HC nod to MP govt plan for three-phase trial run for Union Carbide waste disposal
The state informed the court that the first phase of the trial run will take place on February 27 and the second and third phase on March 4 and March 10 respectively
The Jabalpur bench of the Madhya Pradesh High Court, on Tuesday approved the state government’s plan of a three-phase trial run of a total of 30 tonnes of toxic waste from the Union Carbide factory, and studying the results before incinerating the remaining waste.

The state government submitted a compliance report to the court on Tuesday, a day after Supreme Court admitted a petition filed against the disposal of toxic waste in Pithampur and sent notices to the Union and state governments.
The bench of Chief Justice Suresh Kumar Kait and Justice Vivek Jain approved the trial run, said Prashant Singh, the state’s advocate general. The state’s plan is to incinerate the waste at different temperatures and different rates in the three trials and send the results to the Central Pollution Control Board (CPCB) to analyse. Based on the board’s recommendations, the state said it would decide on the interval, temperature and quantity of disposal .
The state informed the court that the first phase of the trial run will take place on February 27 and the second and third phase on March 4 and March 10 respectively. The final report as received from the CPCB will be presented before the High Court on March 27, said Singh.

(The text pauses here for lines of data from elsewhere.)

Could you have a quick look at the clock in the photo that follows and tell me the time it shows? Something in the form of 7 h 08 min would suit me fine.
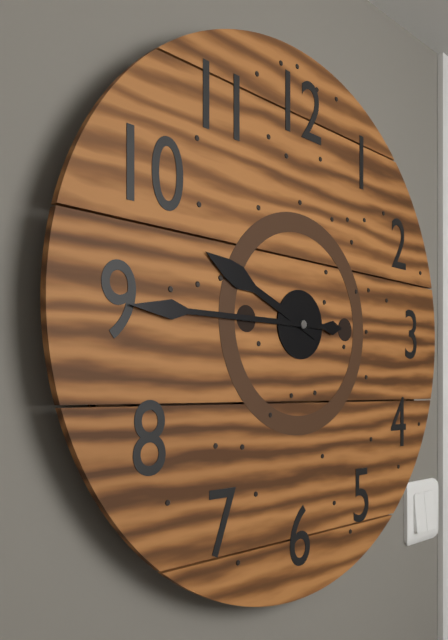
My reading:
9 h 45 min
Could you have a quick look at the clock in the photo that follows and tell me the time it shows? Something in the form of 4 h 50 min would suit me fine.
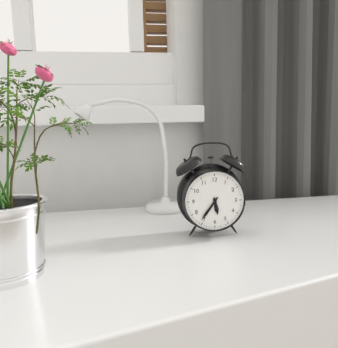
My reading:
5 h 36 min
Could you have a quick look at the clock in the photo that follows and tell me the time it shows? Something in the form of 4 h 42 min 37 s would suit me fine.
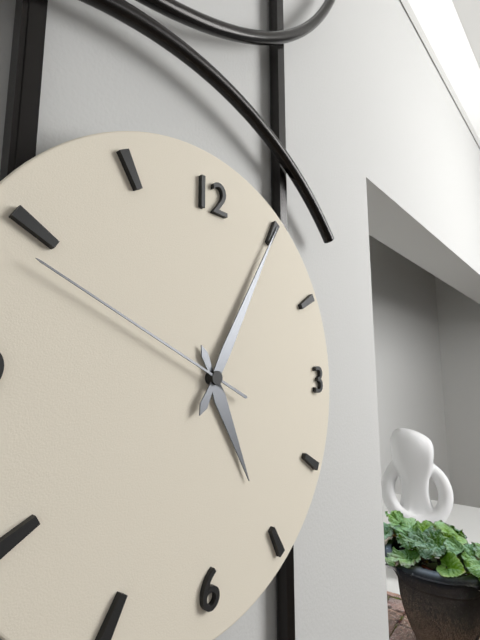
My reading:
5 h 05 min 49 s
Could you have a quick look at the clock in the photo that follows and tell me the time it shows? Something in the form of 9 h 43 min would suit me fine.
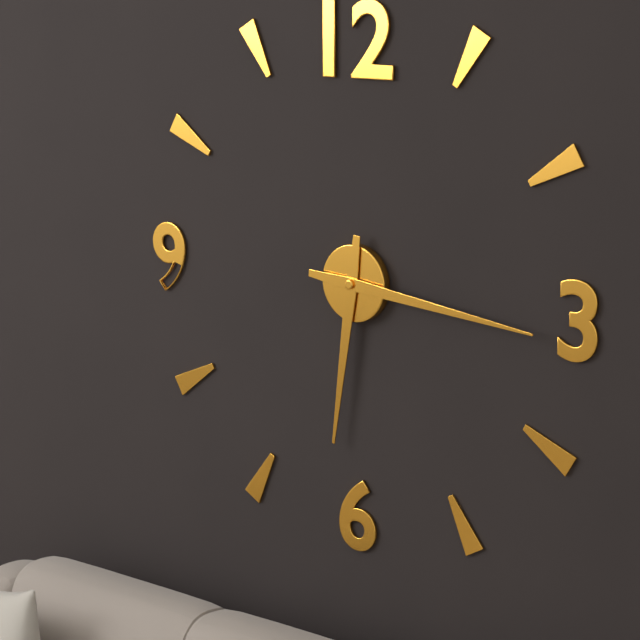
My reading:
6 h 16 min
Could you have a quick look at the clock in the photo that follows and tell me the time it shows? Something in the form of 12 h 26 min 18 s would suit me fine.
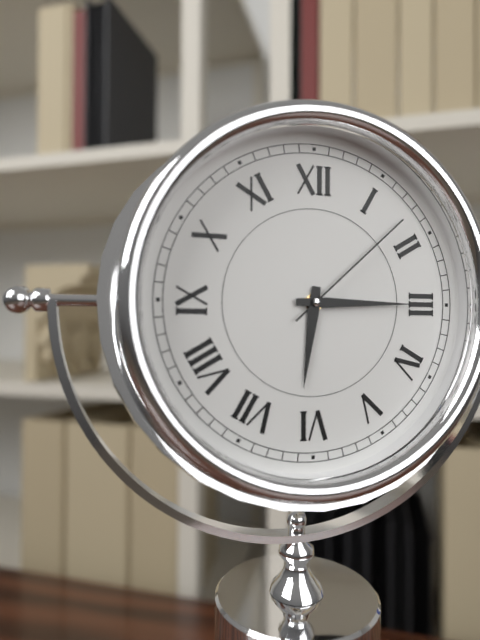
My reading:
6 h 15 min 08 s
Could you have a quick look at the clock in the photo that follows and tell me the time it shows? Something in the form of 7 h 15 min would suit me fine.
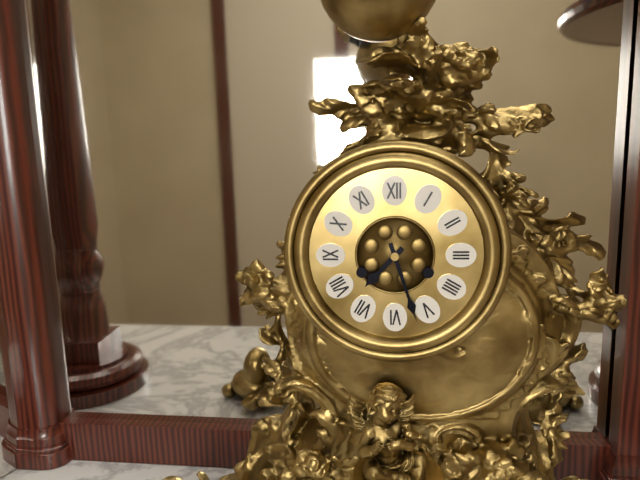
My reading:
7 h 27 min
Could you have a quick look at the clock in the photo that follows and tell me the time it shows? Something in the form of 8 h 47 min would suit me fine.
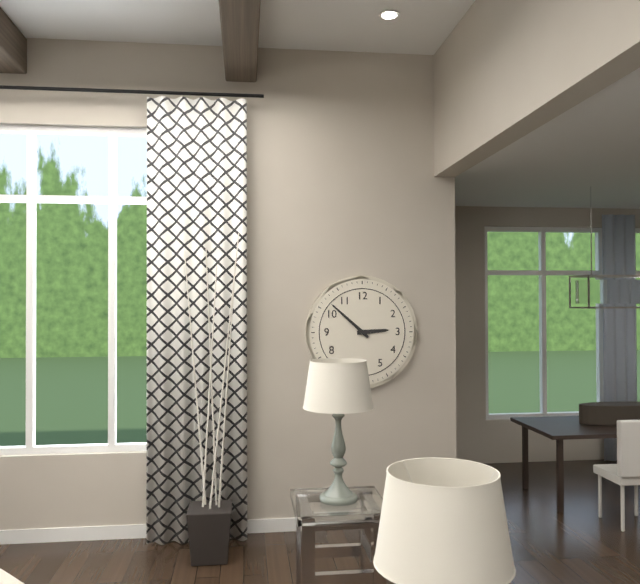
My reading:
2 h 52 min
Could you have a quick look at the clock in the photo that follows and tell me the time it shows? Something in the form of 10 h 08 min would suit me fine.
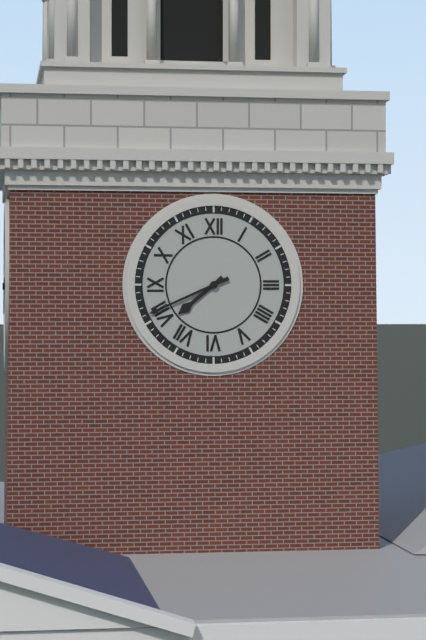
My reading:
7 h 41 min
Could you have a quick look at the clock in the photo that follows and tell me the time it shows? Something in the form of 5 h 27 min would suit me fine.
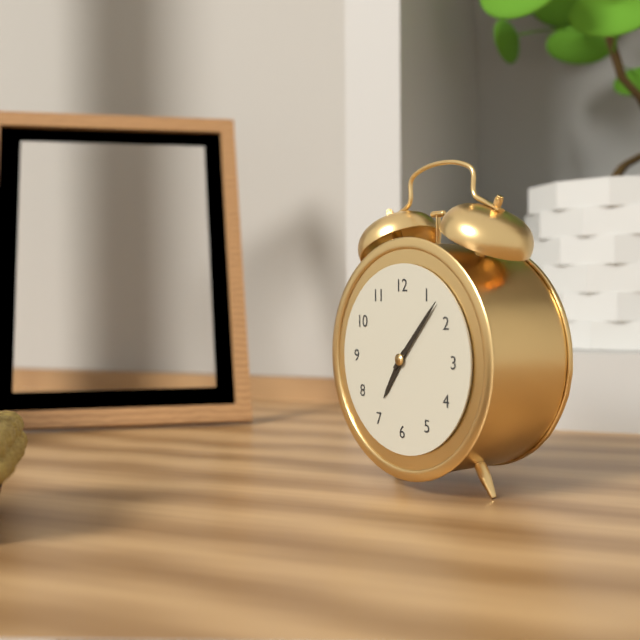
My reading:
7 h 07 min
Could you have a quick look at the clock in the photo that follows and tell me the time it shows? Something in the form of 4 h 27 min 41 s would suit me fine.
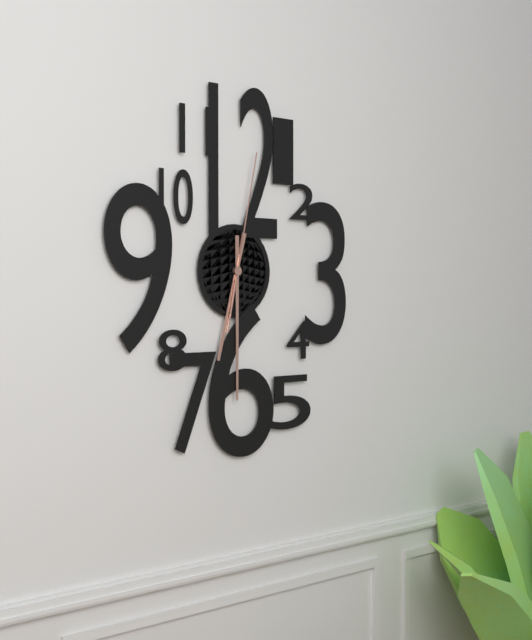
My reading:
6 h 30 min 02 s
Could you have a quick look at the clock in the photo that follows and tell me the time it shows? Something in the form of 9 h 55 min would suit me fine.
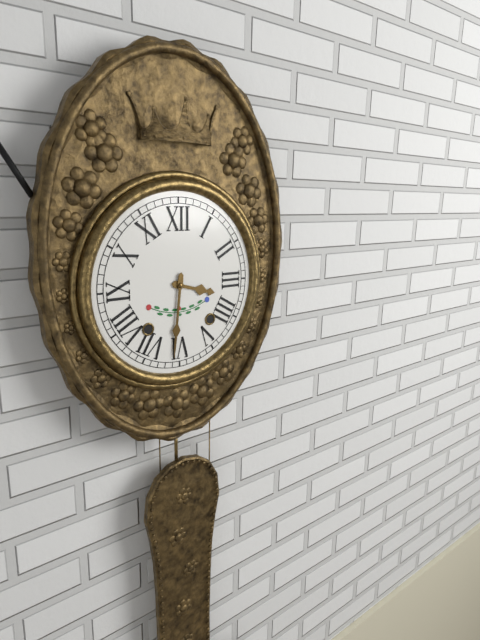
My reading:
3 h 31 min
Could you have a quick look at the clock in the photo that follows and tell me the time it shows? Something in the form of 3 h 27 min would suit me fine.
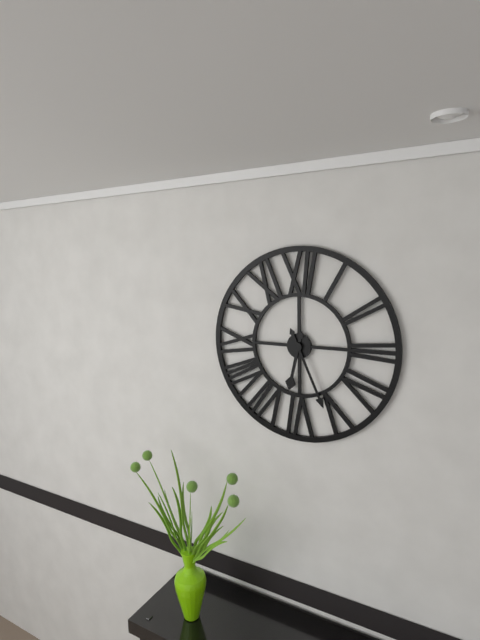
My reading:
6 h 26 min
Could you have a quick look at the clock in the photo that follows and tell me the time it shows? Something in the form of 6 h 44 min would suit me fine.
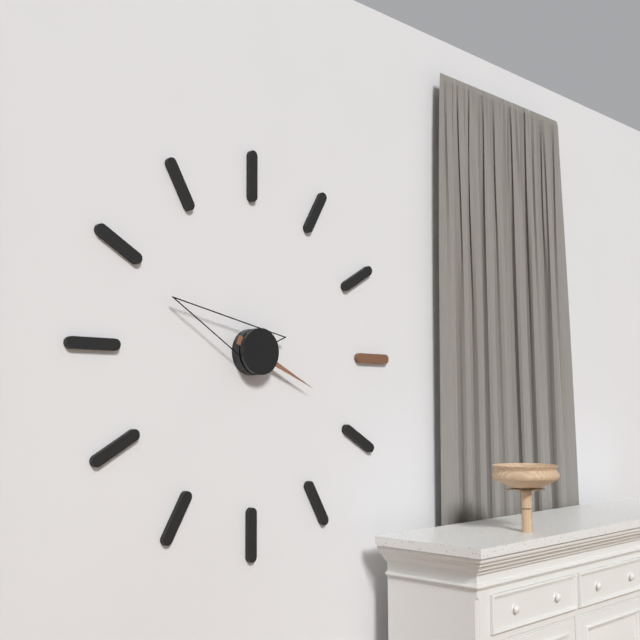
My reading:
3 h 49 min
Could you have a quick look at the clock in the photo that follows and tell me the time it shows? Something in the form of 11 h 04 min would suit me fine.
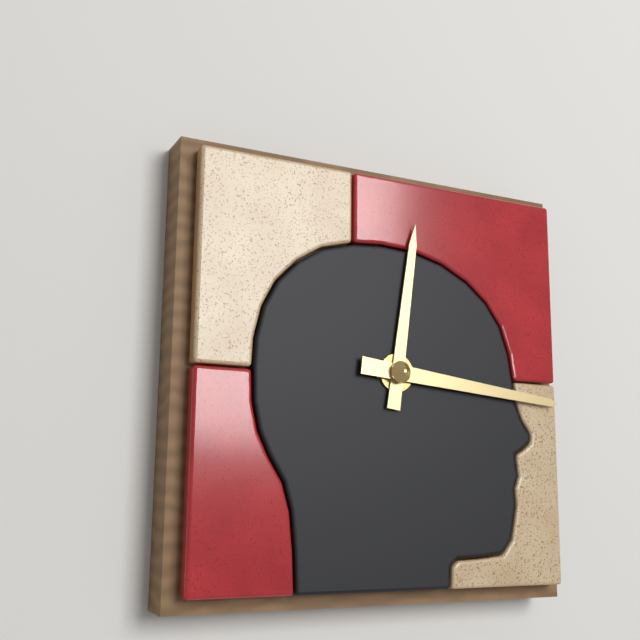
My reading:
12 h 16 min
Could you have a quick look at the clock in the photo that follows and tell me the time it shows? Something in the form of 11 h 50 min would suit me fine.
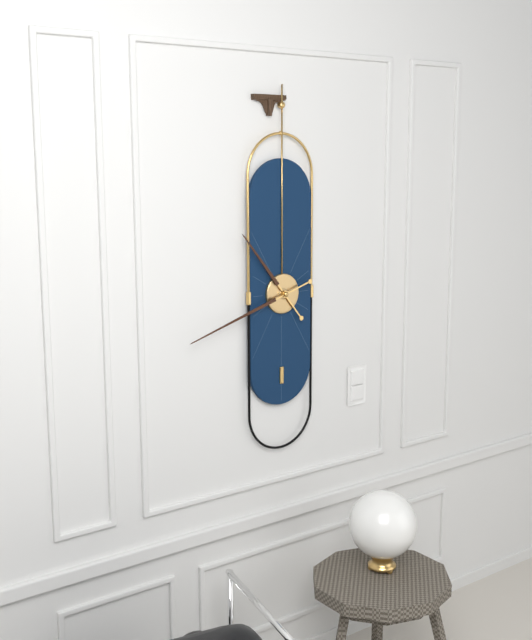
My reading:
10 h 42 min
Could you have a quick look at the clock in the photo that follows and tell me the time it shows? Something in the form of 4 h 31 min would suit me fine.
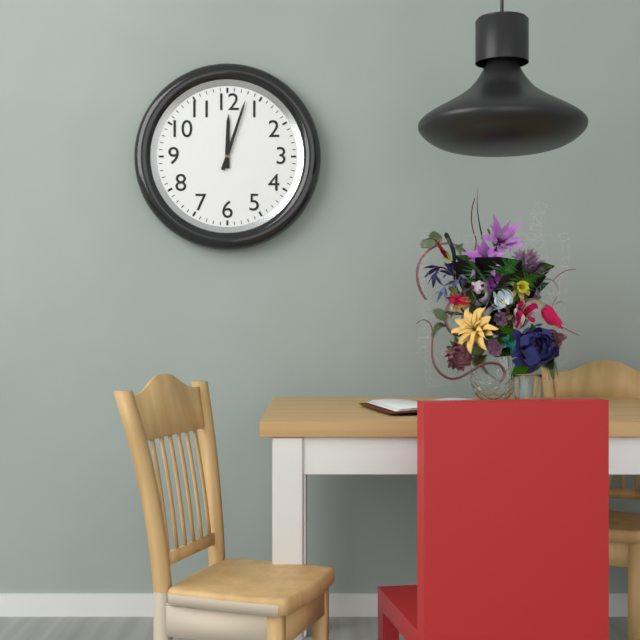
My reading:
12 h 03 min
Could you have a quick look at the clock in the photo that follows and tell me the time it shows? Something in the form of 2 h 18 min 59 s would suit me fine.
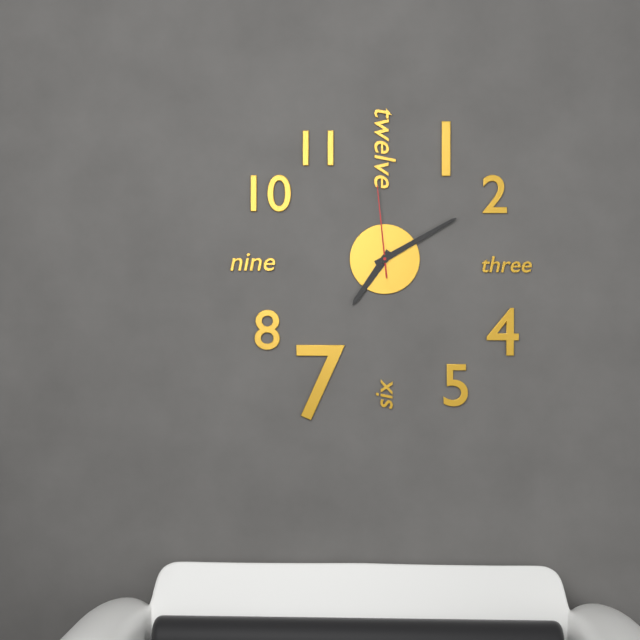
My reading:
7 h 10 min 59 s
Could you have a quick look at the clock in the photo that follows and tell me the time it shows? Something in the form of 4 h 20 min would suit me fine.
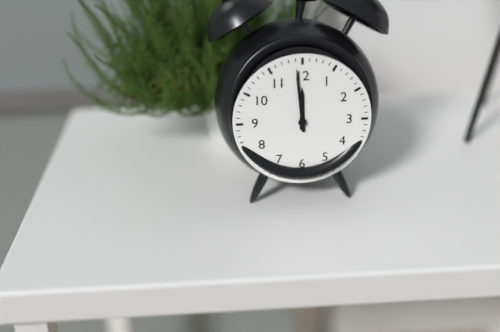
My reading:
11 h 59 min
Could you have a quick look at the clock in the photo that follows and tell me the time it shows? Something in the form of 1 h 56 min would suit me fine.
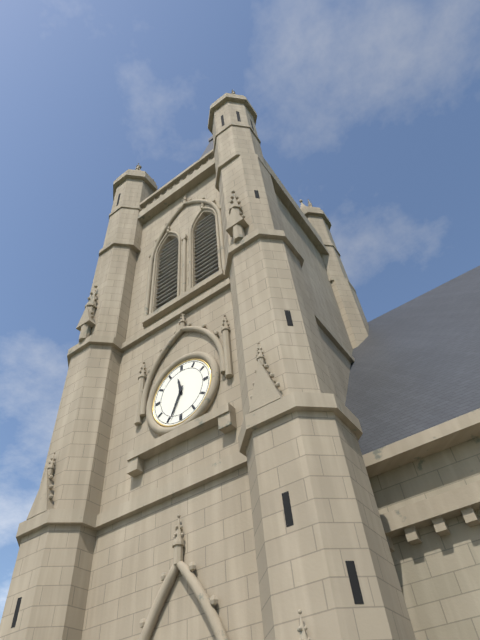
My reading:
11 h 34 min
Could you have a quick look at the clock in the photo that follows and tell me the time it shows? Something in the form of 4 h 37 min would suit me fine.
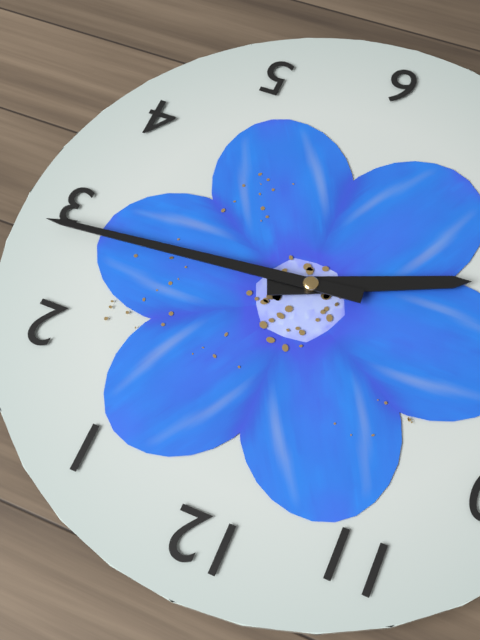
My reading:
8 h 14 min
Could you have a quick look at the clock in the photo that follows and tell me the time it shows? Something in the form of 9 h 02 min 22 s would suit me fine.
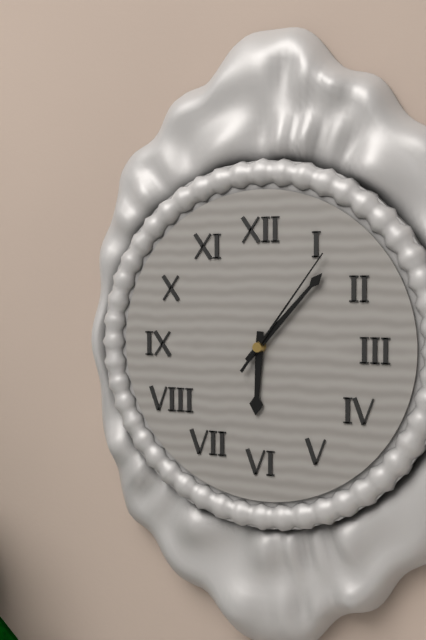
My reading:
6 h 07 min 06 s
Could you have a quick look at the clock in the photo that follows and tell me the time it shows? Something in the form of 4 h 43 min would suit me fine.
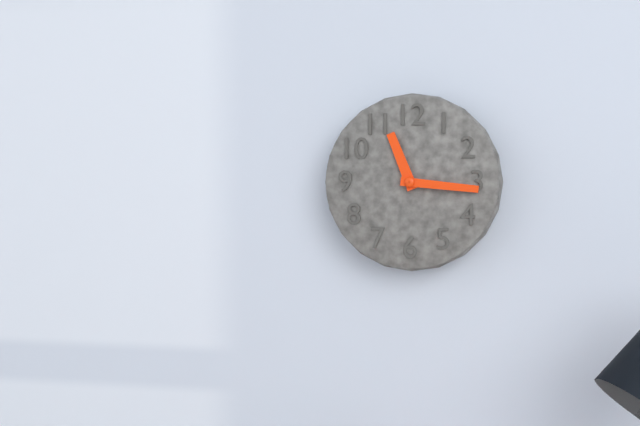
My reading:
11 h 16 min
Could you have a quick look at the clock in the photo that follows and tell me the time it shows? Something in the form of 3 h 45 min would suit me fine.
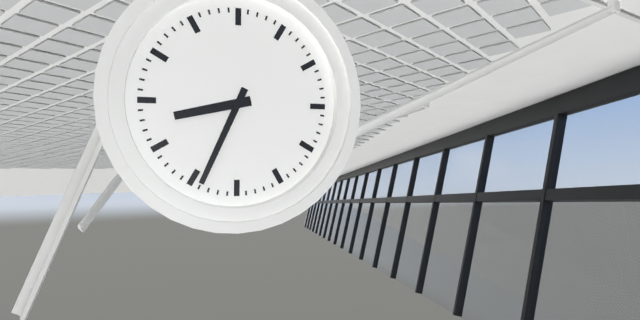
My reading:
8 h 34 min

The state started unloading the 337 tonnes of toxic waste in Pithampur, Dhar district on February 13, 42 days after it was transferred from Bhopal for incineration.
During a hearing on January 6, the court gate the state six weeks to dispose the toxic waste , ensuring that all safety guidelines were met, and after taking into confidence the people of Pithampur, some of whom were staging protests.
Since then, the Madhya Pradesh Pollution Control Board, the district administrationand officials of the Bhopal Gas Tragedy Relief and Rehabilitation department officials have heldaround 100 meetings in Dhar and Indore.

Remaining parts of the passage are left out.